Many prominent speakers, authors, pastors, etc. in the Christian community have rightly denounced nominal “Christianity” as simply a culturally acceptable, religious philosophy rather than true Christianity – the way of Jesus. However, because the church itself emphasizes the religious service rather than the development of depth in our relationship with God and others, it is natural to be a religious spectator rather than an active participant. Unfortunately, the solutions offered to combat this prevailing mindset often seem to still lack the authenticity and Spirit-shaped character that we long for. Let’s examine one prevalent solution to our problem.
Then Jesus told his disciples, “If anyone would come after me, let him deny himself and take up his cross and follow me.” – Matthew 16:24
Often we hear that true Christianity is about sacrifice, self-denial, extreme lifestyle changes, etc. and we are vigorously urged to increased effort for the sake of Jesus. The idea is that you will prove that you are a true Christian by your actions.
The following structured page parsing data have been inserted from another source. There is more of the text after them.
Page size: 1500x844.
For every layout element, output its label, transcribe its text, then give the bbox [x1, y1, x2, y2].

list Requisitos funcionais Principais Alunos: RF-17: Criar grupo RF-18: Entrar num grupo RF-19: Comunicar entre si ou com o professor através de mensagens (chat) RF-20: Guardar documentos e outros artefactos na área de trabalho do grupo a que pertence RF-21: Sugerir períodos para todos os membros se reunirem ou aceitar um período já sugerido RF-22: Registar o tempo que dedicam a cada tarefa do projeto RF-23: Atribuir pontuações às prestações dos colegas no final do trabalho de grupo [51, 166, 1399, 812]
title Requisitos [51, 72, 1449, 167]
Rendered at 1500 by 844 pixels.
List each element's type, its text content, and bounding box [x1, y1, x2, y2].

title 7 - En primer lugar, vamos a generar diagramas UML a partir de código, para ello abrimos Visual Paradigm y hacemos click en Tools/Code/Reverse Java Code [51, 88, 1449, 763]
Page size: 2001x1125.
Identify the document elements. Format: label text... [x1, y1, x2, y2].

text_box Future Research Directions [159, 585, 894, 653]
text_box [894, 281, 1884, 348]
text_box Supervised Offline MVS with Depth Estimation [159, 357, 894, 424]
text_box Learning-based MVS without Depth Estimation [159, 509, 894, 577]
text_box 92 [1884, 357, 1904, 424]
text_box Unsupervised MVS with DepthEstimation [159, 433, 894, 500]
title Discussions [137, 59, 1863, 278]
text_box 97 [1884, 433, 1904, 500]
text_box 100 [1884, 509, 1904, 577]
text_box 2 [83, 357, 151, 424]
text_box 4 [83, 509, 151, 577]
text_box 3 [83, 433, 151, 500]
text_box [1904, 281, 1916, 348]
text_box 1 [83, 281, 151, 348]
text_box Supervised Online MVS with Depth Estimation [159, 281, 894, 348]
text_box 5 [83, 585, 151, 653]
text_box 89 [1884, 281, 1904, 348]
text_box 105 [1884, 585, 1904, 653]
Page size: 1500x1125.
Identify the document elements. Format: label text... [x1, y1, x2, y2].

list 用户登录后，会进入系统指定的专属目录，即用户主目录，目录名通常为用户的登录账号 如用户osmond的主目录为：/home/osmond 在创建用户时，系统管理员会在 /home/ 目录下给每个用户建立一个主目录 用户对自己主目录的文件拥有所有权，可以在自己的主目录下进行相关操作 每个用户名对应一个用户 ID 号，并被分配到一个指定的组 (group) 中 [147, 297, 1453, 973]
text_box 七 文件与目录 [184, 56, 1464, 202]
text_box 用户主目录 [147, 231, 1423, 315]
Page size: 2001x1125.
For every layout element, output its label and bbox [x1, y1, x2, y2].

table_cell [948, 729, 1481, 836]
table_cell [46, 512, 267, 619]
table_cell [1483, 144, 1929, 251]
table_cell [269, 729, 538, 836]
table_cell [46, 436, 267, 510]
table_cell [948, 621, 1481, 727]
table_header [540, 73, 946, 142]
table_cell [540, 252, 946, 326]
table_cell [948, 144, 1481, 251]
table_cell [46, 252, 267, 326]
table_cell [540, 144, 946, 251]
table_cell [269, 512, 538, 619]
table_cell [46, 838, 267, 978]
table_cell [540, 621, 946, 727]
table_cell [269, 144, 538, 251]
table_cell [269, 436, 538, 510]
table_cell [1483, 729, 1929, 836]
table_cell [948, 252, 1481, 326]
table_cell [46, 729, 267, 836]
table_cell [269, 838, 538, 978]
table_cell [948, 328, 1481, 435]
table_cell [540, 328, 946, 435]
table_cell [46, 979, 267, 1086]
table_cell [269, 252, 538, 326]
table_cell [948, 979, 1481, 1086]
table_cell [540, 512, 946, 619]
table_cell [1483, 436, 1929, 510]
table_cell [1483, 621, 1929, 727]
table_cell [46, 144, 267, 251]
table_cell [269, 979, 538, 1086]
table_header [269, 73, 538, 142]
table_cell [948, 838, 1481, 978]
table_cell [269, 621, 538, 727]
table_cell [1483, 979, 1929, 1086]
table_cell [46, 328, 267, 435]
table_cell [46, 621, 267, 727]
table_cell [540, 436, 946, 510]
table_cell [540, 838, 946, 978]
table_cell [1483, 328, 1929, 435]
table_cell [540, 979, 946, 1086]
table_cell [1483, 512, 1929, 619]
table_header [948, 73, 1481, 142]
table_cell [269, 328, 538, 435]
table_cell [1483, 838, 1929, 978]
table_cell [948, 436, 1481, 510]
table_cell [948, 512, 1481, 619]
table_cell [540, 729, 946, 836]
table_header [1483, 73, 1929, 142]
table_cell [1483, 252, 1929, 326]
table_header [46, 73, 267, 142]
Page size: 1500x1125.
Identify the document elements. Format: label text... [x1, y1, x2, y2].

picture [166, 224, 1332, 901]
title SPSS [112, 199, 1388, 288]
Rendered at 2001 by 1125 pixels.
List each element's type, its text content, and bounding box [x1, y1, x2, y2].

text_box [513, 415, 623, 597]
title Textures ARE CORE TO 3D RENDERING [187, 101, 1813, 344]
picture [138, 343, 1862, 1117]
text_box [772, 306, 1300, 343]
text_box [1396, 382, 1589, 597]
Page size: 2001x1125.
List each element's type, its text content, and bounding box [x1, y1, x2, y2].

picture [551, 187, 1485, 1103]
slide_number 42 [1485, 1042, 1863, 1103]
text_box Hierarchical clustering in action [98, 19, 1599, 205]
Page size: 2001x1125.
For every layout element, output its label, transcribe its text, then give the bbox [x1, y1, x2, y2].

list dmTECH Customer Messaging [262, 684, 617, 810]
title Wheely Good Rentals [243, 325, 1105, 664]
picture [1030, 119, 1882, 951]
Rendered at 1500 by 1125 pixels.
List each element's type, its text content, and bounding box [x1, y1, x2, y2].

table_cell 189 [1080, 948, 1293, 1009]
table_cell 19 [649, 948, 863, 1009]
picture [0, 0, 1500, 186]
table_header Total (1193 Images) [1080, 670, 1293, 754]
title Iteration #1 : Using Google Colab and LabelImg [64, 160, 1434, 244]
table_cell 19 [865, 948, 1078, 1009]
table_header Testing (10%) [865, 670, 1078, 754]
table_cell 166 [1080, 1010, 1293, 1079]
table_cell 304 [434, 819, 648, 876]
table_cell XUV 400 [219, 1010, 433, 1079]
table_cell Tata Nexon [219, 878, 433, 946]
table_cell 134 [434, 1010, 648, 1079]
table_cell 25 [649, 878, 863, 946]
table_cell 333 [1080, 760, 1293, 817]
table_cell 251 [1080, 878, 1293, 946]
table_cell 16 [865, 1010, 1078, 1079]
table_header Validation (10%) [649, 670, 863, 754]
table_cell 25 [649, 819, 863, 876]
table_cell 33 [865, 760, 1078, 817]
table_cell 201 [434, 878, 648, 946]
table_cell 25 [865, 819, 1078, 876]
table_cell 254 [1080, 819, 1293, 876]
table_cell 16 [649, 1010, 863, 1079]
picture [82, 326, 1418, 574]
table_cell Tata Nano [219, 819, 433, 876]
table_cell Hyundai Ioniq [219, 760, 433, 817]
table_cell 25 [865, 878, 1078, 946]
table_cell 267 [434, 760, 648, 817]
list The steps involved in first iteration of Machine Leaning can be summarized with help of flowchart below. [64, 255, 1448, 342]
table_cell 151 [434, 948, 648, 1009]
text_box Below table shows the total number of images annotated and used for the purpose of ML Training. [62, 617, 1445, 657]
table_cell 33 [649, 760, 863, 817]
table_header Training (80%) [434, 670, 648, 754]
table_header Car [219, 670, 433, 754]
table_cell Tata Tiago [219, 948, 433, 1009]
You will also hear that “a tree is known by its fruit” and “faith without works is dead” – reiterating continuously the same message that if you aren’t producing good works, you are likely a fake and not a real Christian. There has been a substantial push of this kind of thinking for many years but we still seem to have the same kinds of problem with nominalism in our churches. Is there a better way or are we doomed to always be chasing after an experience that we will never grasp?
Come to me, all who labor and are heavy laden, and I will give you rest. – Matthew 11:28
The problem with this theological framework is that it implies that God is demanding, never satisfied, harsh, and primarily concerned with our behavior. While there are many passages in the scriptures that display God’s holiness – his uniqueness, majesty, perfection – over and against the gross state of humanity – rampant atrocity, narcissism, unbearable pain and injustice – we cannot lose sight of the vision that God himself has given to us of a loving father. Jesus himself is the embodiment of divinity – God in humanity – and this was said about him: “For the law was given through Moses; grace and truth came through Jesus Christ” (John 1.17).
We do not need to be told to do more for Jesus; instead, we need a renewed understanding and experience of his love and grace. Only when we are confident that he loves us regardless of our continued mistakes will we be able to step out and take our place on the altar as “living sacrifices”. Until then, any sacrifice of our time, energy, or resources will be tainted by either self-promotion or appeasement and will not be acceptable in his sight.
How do you think we should respond to nominalism within the church?